Bearing Witness
Photographs and text by Gertrude Blom, edited by Alex Harris and Margaret Sartor, with an introduction by Alex Harris
Published by the University of North Carolina Press/CDS Books, 1984
For Gertrude Blom, photography expresses an intense love for a vanishing culture and landscape. A woman of remarkable courage and determination, Blom devoted her life to the Ladino and Mayan peoples of Chiapas, Mexico since she arrived in that country in 1940 with other political refugees from Europe. The extraordinary photographs in this volume, taken over a period of forty years, bear witness not only to Blom’s distinctive vision of the land and people of Chiapas, but also to her tireless commitment to their protection.

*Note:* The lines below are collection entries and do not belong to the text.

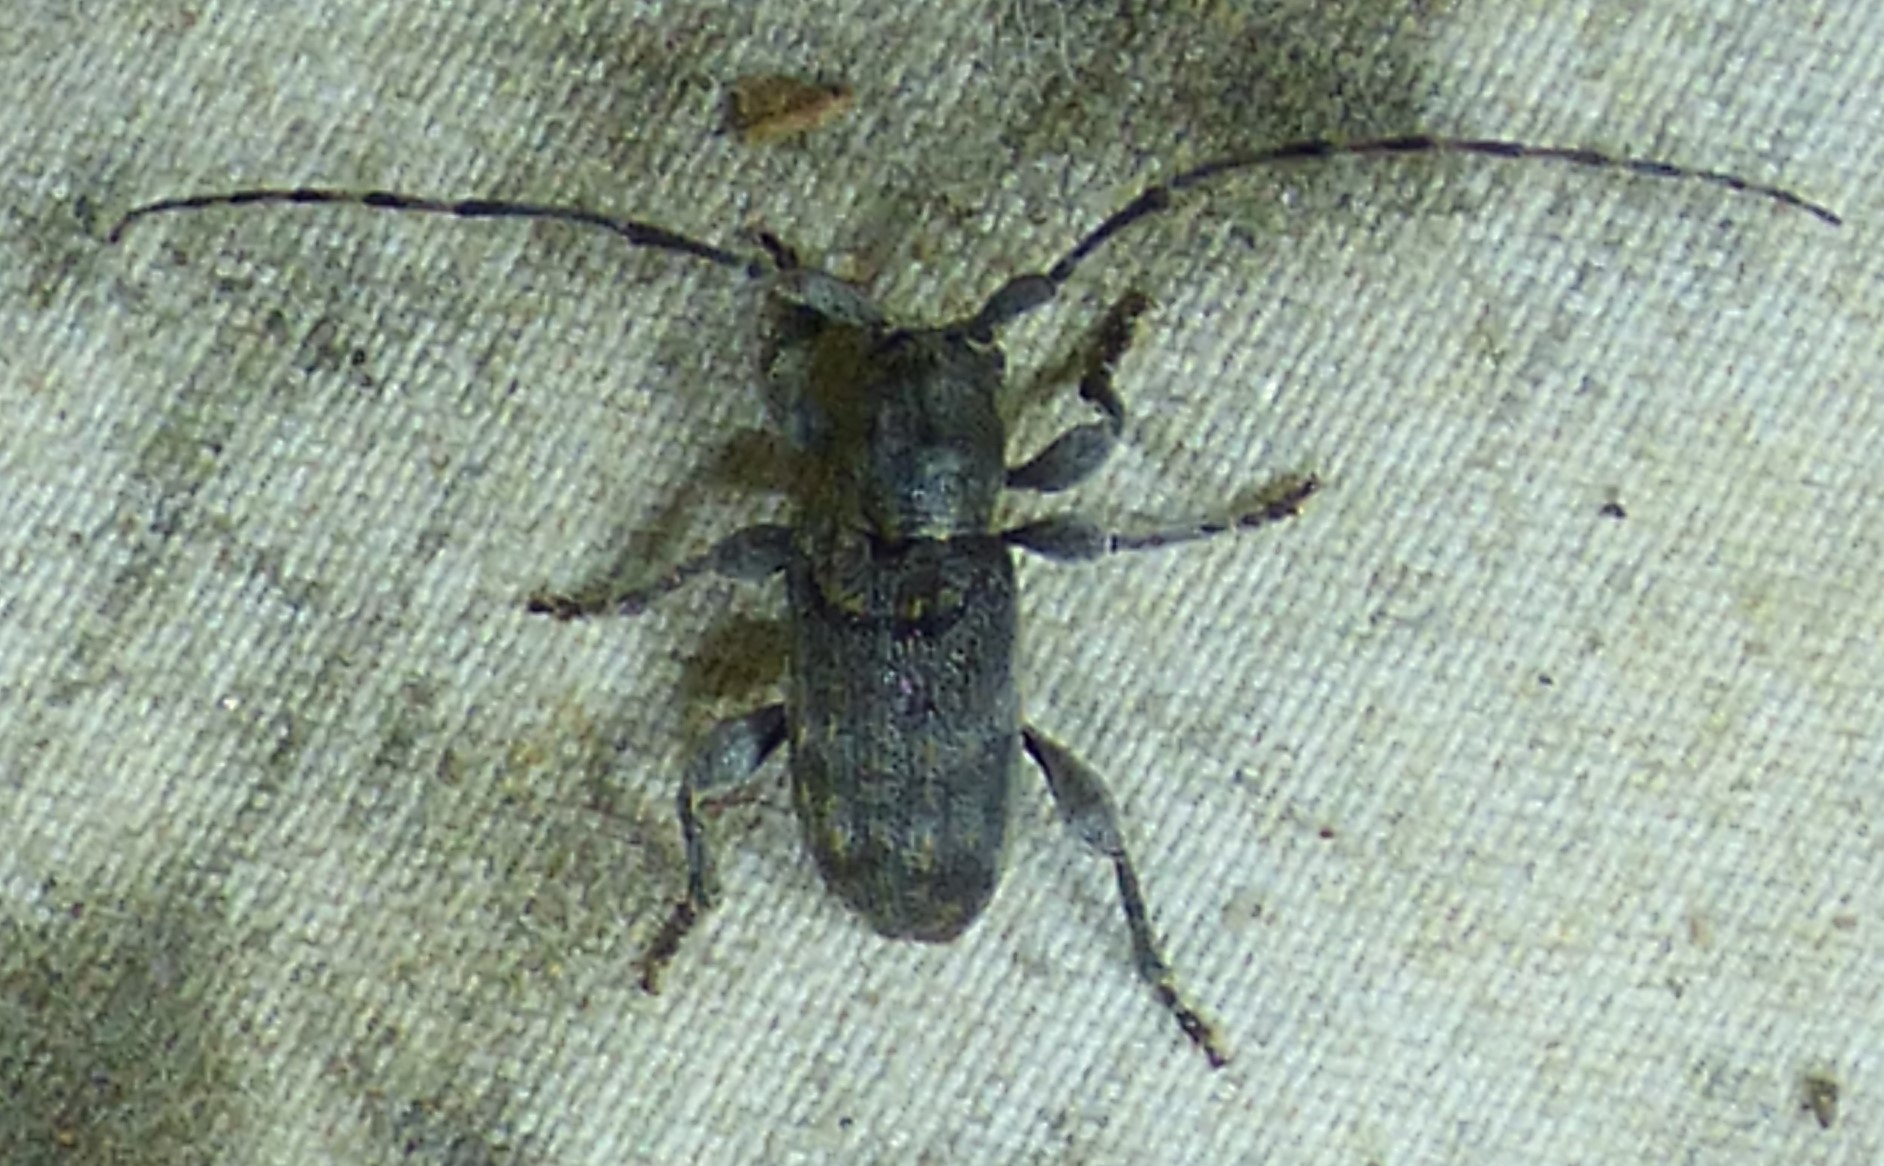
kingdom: Animalia
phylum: Arthropoda
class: Insecta
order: Coleoptera
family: Cerambycidae
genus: Ecyrus
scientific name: Ecyrus dasycerus
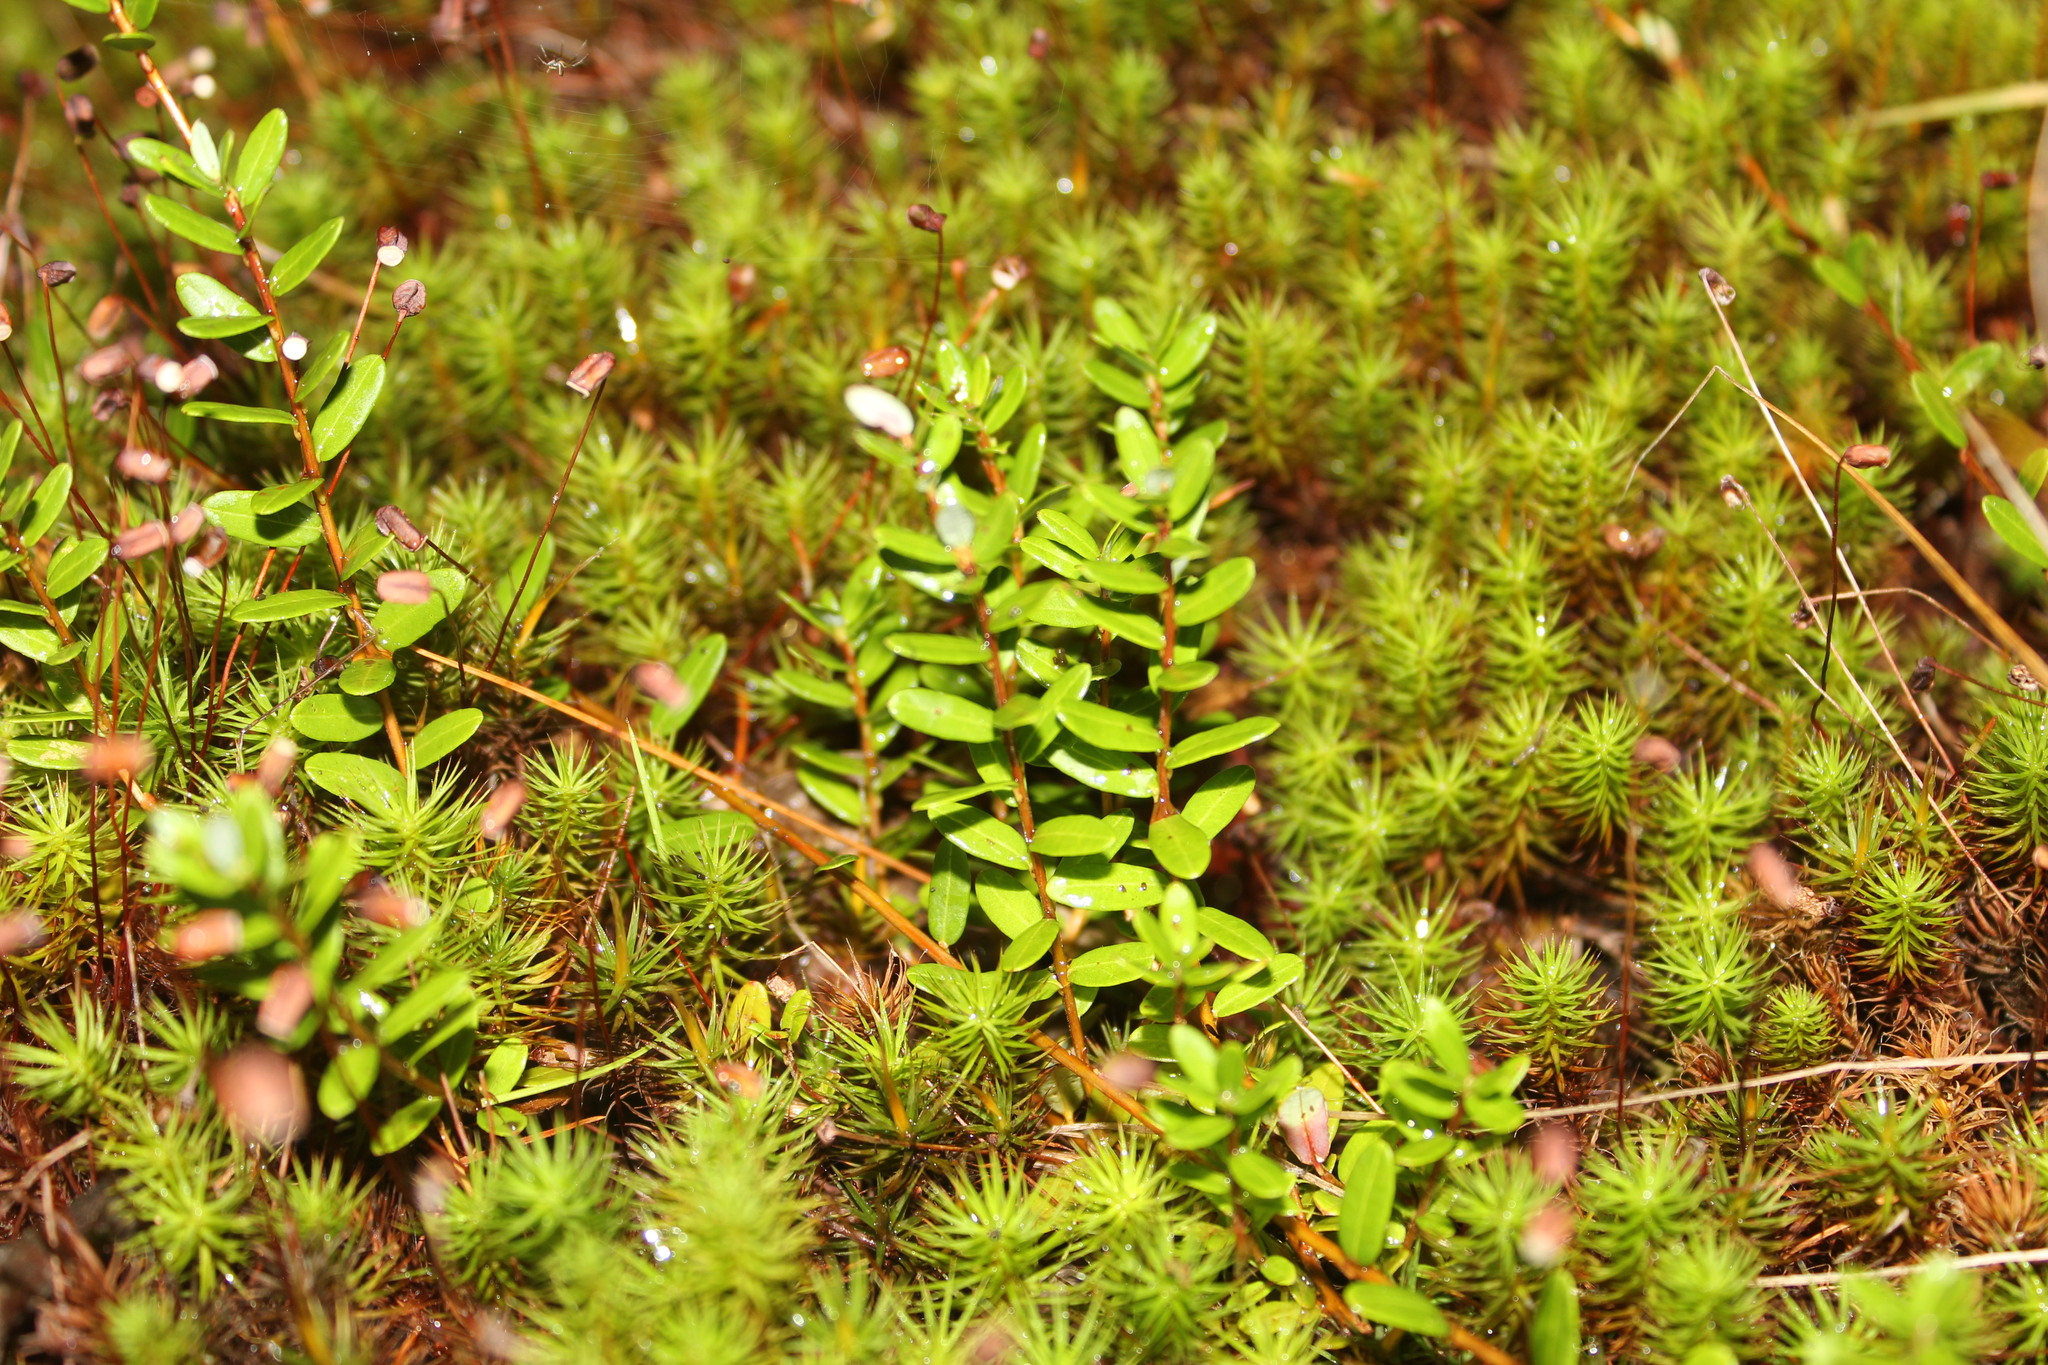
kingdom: Plantae
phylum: Tracheophyta
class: Magnoliopsida
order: Ericales
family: Ericaceae
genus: Vaccinium
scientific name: Vaccinium macrocarpon
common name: American cranberry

“It is particularly in her photographs of the Lacandones and their jungle environment that Blom joins the ranks of other great social observers with a camera, like Laura Gilpin, Dorothea Lange, and Eugene Smith, photographers who earned the trust of their subjects, in part, because they cared a great deal for the lives and fates of the people they portrayed. What separates Blom from these photographers, and makes her extensive body of work seem particularly impressive, is that her photography is not a primary concern. Blom’s photographs are a by-product of her many other activities over the years. In Mexico she has been part journalist, social activist, and explorer, part anthropologist, photographer, and ecologist, and, it would not be an exaggeration to state, part legend.”